[Start of section]

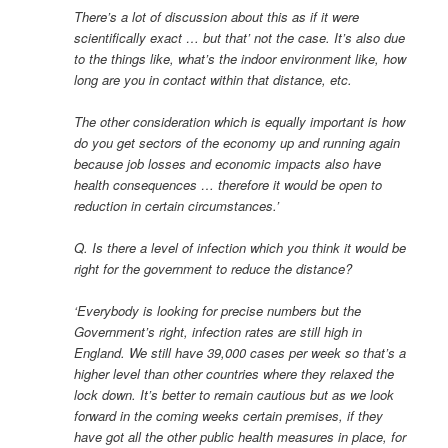
There’s a lot of discussion about this as if it were
scientifically exact … but that’ not the case. It’s also due
to the things like, what’s the indoor environment like, how
long are you in contact within that distance, etc.
The other consideration which is equally important is how
do you get sectors of the economy up and running again
because job losses and economic impacts also have
health consequences … therefore it would be open to
reduction in certain circumstances.’
Q. Is there a level of infection which you think it would be
right for the government to reduce the distance?
‘Everybody is looking for precise numbers but the
Government’s right, infection rates are still high in
England. We still have 39,000 cases per week so that’s a
higher level than other countries where they relaxed the
lock down. It’s better to remain cautious but as we look
forward in the coming weeks certain premises, if they
have got all the other public health measures in place, for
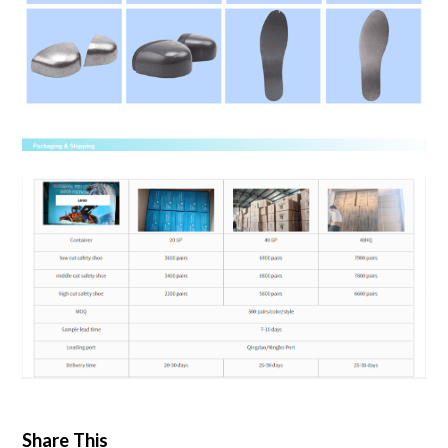
Share This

[End of section]

#### [Exercise details]
The copy should start at the line that contains "Q. Is there", end at the last line of the entries above, and match each line exactly, with pictures dropped.

#### [Result of this task]
Q. Is there a level of infection which you think it would be
right for the government to reduce the distance?
‘Everybody is looking for precise numbers but the
Government’s right, infection rates are still high in
England. We still have 39,000 cases per week so that’s a
higher level than other countries where they relaxed the
lock down. It’s better to remain cautious but as we look
forward in the coming weeks certain premises, if they
have got all the other public health measures in place, for
Share This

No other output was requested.